Ogni sera gli facevano visita Colonnello, Segretario e Diderot, che esaminavano l’uovo per scoprire se si realizzavano quelli che Colonnello chiamava gli ’attesi progressi’, ma dopo aver visto che era ancora uguale al primo giorno, cambiavano argomento.
Diderot non mancava di deplorare il fatto che sulla sua enciclopedia non venisse riportata la durata esatta dell’incubazione: il dato più preciso che era riuscito a trovare sui suoi libroni diceva che questa poteva durare dai diciassette ai trenta giorni, a seconda delle caratteristiche della specie a cui apparteneva la gabbiana madre.
Covare non era stato facile per il gatto nero grande e grosso. Non poteva dimenticare la mattina in cui l’amico di famiglia incaricato di prendersi cura di lui aveva considerato che nell’appartamento si stava accumulando troppo sporco e aveva deciso di passare l’aspirapolvere.

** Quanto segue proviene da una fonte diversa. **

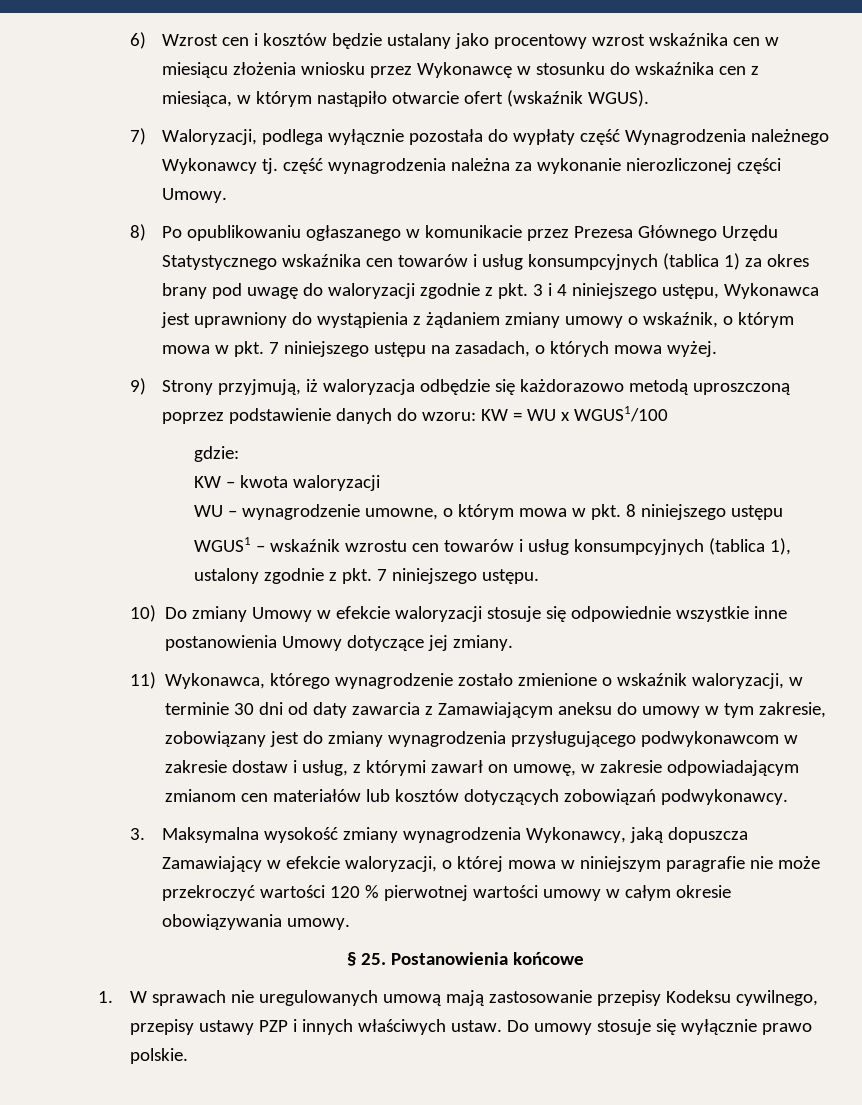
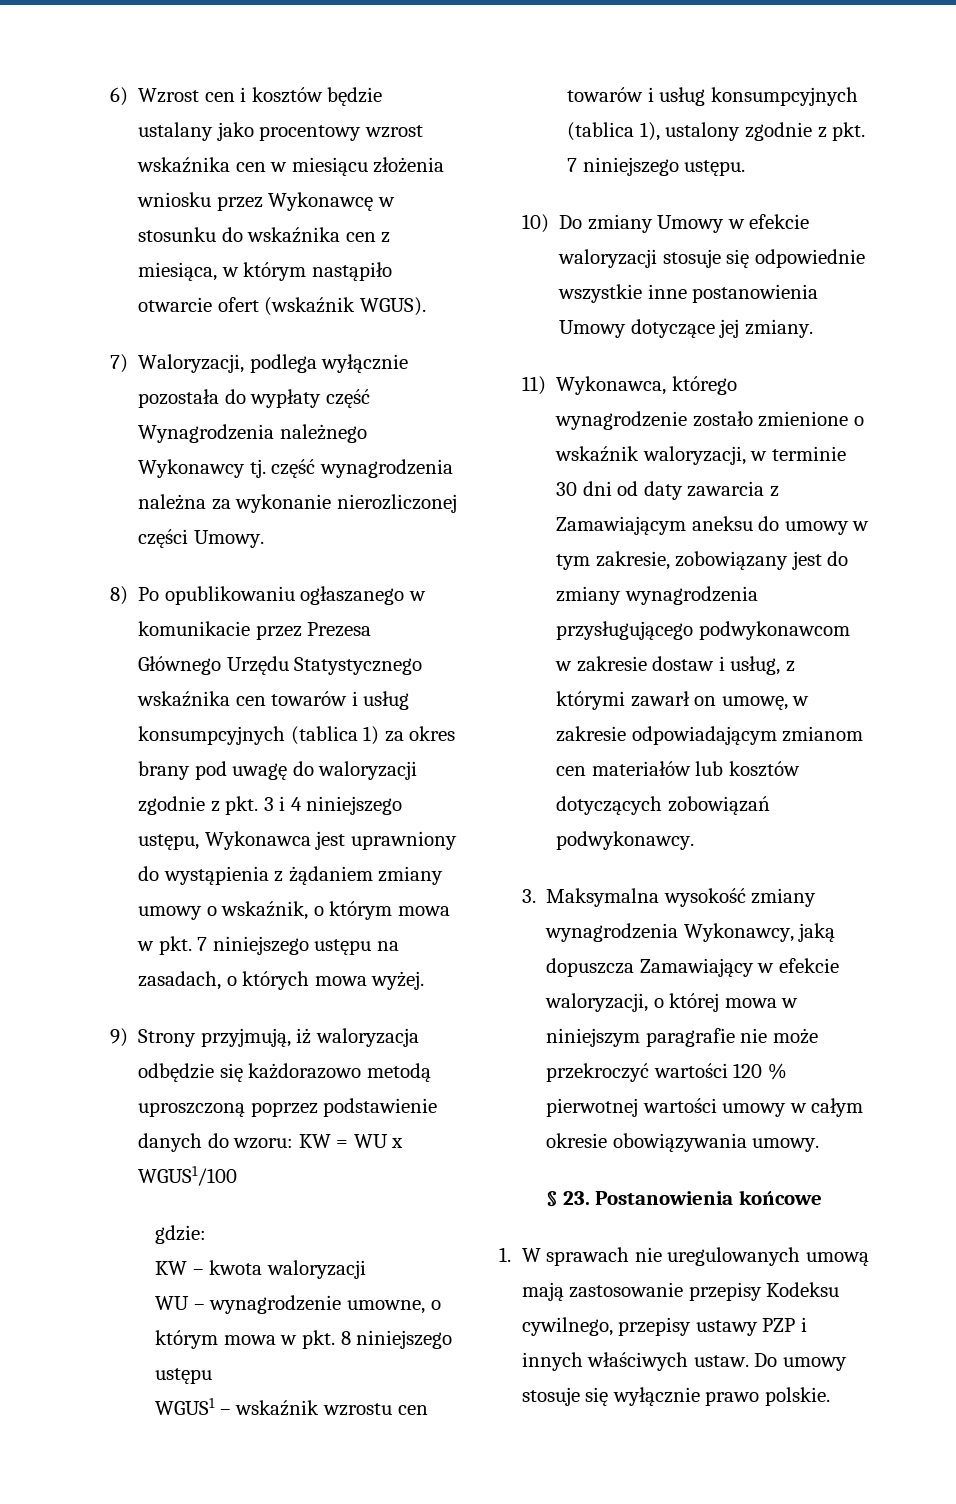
[361,953,387,965] 25. -> [562,1191,590,1205] 23.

Ogni mattina, durante le sue visite, Zorba aveva nascosto l’uovo tra i vasi del balcone, per poter così dedicare qualche minuto al brav’uomo che gli cambiava la lettiera e gli apriva le lattine di cibo. Gli miagolava con gratitudine, si strusciava contro le sue gambe, e l’amico se ne andava ripetendo che era un gatto molto simpatico. Ma quella mattina, dopo avergli visto passare l’aspirapolvere in salotto e in camera, gli sentì dire:
«E ora il balcone. È tra i vasi che si accumula più sporco».
Quando udì il fracasso di una fruttiera che andava in mille pezzi, l’amico corse sulla soglia della cucina e gridò:
«Sei diventato matto, Zorba?! Guarda cosa hai combinato! Ora vattene via
da qui, stupido gatto. Ci mancherebbe solo che ti infilassi una scheggia di vetro in una zampa».
Che insulto immeritato. Zorba uscì immediatamente dalla cucina fingendo una gran vergogna con la coda tra le zampe, e trotterellò sul balcone.
Non fu facile far rotolare l’uovo fin sotto un letto, ma ci riuscì, e là attese che l’amico finisse le pulizie e se ne andasse.
La sera del ventesimo giorno Zorba stava dormicchiando, e perciò non si accorse che l’uovo si muoveva, lentamente, ma si muoveva, come se volesse mettersi a rotolare per l’appartamento.
Lo svegliò un solletichio alla pancia. Aprì gli occhi e non poté evitare un sussulto quando si accorse che, da una crepa nel guscio, appariva e scompariva una puntina gialla.
Zorba prese l’uovo fra le zampe anteriori e così vide che il pulcino beccava fino ad aprirsi un varco attraverso il quale fece capolino la sua minuscola testa umida e bianca.
«Mamma!» stridette il piccolo gabbiano.
Zorba non seppe cosa rispondere. Sapeva che la sua pelliccia era nera, ma pensò che l’emozione e il rossore dovevano averlo trasformato in un gatto viola.